The latter was already on the blacklist of the Ministry of Commerce since December 2020.

These measures come the day after those targeting five other Chinese entities accused of promoting the trafficking of synthetic opiates, responsible for a record number of overdose deaths in the United States. Beijing castigated these decisions, deemed “unconstructive”.

The Ministry of Commerce and the Treasury have this time decided to attack Chinese high technology, which would be used to violate the rights of the Uyghur population, mainly Muslim, in the region of Xinjiang (northwest).

Human rights groups have reported that China is exercising unprecedented surveillance over this population, including research using DNA and the use of artificial intelligence for facial recognition.

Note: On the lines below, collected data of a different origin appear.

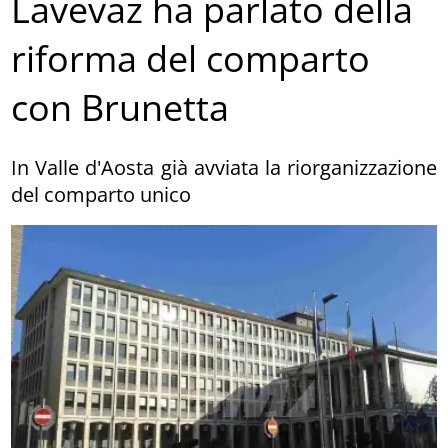
Lavevaz ha parlato della
riforma del comparto
con Brunetta
In Valle d'Aosta già avviata la riorganizzazione
del comparto unico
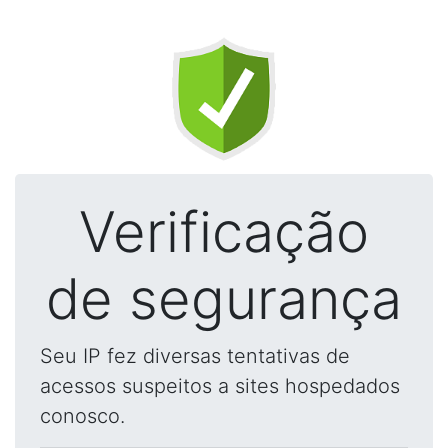
Verificação
de segurança
Seu IP fez diversas tentativas de
acessos suspeitos a sites hospedados
conosco.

“Scientific research in biotechnology and medical innovation can save lives. Unfortunately, the People’s Republic of China chooses to use these technologies to control its people and repress members of ethnic and religious minority groups, ”lamented US Secretary of Commerce Gina Raimondo, to justify the new sanctions.

Research institutes targeted by the latest US actions include centers focused on blood transfusions, bioengineering and toxicology.

High tech in the service of repression

It “shows how private companies in China’s defense and surveillance technology sectors are actively cooperating with the government in its efforts to suppress members of minority ethnic and religious groups,” said the Under-Secretary of the Treasury for Terrorism and the Ministry of Foreign Affairs. financial intelligence, Brian Nelson.

“The Treasury remains committed to ensuring that the US financial system and US investors do not support these activities,” he added.

A total of 37 entities were added to the Commerce Department’s list of companies accused of being involved in activities “contrary to the foreign policy and national security interests of the United States.”

The list includes Chinese companies, but also firms from Georgia, Malaysia and Turkey, according to the document due to be published in the official gazette on Friday.

Intensification of sanctions

Concretely, Washington has decided to restrict sensitive exports to the Chinese Academy of Military Medical Sciences and 11 of its research institutes because of its biotechnology work, including “alleged brain control weapons,” he explains. he.

Experts, witnesses and the US government say more than a million Uyghurs and other Turkish-speaking Muslims are being held in camps. In addition to the forced sterilization of women, China is accused of imposing forced labor.

The United States has called the campaign genocide and, citing human rights concerns, plans to boycott official representation at the Beijing Winter Games next year.

China says these are vocational training centers and, like many Western countries, the government is seeking to reduce the appeal of radical Islam following deadly attacks.

But the United States is not about to ease the pressure. They are even expected to soon become the first country to ban all imports from Xinjiang, arguing that labor in the camps is so widespread that it is difficult to separate products that are made under these conditions from other goods.

After lengthy negotiations, elected Democrats and Republicans reached agreement on a law that will ban all imports from the region, unless there is tangible proof that the production does not involve forced labor.

Xinjiang is a major source of cotton supply. The Workers Rights Consortium, which monitors factories, estimates that 20% of clothing imported into the United States each year contains material from that region.